I have always enjoyed this movie. Sting is great as Frankenstein and plays him with a hint of madness that such a man would likely have been. Jennifer Beals plays Eva with childlike innocence early on then shows the maturity of a bold, intelligent woman, but still she is disturbed about who she truly might be. (Check out the scene when she does discover the truth. Fantastic!) Clancy Brown, too, shows growth and maturity in the development of the creature (later named Victor by Renaldo) from clumsy, confusion to brave determination. Cary Elwes has the role of Josef, one of the Countess' guards. And how can we forget the late David Rappaport as the compassionate and insightful Renaldo. Through him we see the pain and prejudice he faces by being a little person.
The extras on the DVD are few, but nice to have. I don't recall ever seeing the trailer before so having it on the DVD was a plus. The Director's commentary could have been better. He admitted that it had been so long since he had seen the film. Knowing this, he should have watched it a few times and made notes. As it was, he forgot a lot of the information. Later in the film, he would comment that the movie never addressed this or never addressed that when in actuality, the movie had established those things earlier in the movie. To me, a great commentary is when the person commenting on the film is discussing the scene: either the actors or the background, or something relevant. This director sometimes went on little tangents that had nothing to do with the movie at all. I kept thinking "can we please talk about this movie?" There was some good information though about the French scenery, how Sting got the role, the relationships between the actors, and the loss of David Rappaport. So the commentary wasn't a total loss, but could have been better if the Director was better prepared.
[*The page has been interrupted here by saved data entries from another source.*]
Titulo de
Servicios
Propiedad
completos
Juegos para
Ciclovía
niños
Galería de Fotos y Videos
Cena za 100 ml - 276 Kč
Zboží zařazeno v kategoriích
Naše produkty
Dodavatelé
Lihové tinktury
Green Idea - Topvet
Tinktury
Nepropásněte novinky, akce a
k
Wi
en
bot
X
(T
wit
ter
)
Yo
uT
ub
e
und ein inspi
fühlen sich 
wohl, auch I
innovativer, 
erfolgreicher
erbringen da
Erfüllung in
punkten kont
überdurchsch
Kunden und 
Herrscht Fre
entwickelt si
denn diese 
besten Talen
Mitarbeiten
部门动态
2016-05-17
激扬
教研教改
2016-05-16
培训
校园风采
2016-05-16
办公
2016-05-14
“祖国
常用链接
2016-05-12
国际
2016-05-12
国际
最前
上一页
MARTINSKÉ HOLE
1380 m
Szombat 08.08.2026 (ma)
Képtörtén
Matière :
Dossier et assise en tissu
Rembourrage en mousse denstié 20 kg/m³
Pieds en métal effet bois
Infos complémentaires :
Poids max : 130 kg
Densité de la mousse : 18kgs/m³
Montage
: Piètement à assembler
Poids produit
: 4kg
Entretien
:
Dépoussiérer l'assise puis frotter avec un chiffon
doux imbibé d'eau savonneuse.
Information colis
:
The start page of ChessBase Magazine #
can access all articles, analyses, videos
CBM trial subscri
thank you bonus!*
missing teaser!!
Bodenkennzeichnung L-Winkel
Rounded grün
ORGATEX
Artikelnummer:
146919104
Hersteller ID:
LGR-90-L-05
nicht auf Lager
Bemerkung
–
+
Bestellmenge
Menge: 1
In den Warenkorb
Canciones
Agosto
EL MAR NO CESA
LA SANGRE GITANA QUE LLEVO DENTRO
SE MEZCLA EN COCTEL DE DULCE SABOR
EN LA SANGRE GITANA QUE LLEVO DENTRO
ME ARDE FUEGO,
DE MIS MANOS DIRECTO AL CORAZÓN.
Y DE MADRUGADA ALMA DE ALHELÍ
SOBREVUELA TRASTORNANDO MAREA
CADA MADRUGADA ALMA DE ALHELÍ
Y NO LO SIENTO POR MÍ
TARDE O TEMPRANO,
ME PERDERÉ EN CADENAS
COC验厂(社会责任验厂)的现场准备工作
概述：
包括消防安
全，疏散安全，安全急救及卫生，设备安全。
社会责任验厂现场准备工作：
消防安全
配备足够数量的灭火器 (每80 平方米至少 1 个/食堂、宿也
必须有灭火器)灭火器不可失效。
The first film, the good one, tells the story of Rinaldo, a dwarfed circus perfomer, who meets up with Frankenstein's creation. Rinaldo christens the creature Viktor and the two become close friends. They make their way towards Budapest to join the circus. Their story is excellently told with humor and pathos. It's the kind of pathos that made the original BRIDE OF FRANKENSTEIN such a memorable film.
However, the film zig-zags back and forth between this story and the tale of the good doctor's efforts to create the perfect "modern" woman. In mind as well as body, he "teaches" her in an incoherent and completely uninteresting series of scenes, that give the film a choppy look. For nearly two hours we go back and forth between good filmmaking and bad.
Sting does what he can with his poorly written scenes, but quite frankly I expected more. At least he tries. Jennifer Beals, on the other hand is atrocious, going through her dialogue like Hulk Hogan doing Shakespeare. She proves once and for all that not only can't she dance (most of her choreography in FLASHDANCE was done by somebody else), she can't act either. Geraldine Page, a magnificent actress, looks like she wishes she were somewhere else.
But David Rappaport as Rinaldo and Clancy Brown as Viktor shine in their roles. In fact everything in THE BRIDE that is good is in their half of the film. Everything that is except the sets, costumes and music score. In these areas the entire film is excellent.
If you watch the film you will stick with it until the finale so I won't give away the ending. But unless you like your coffee with Half-and-Half instead of whole cream stay away from THE BRIDE.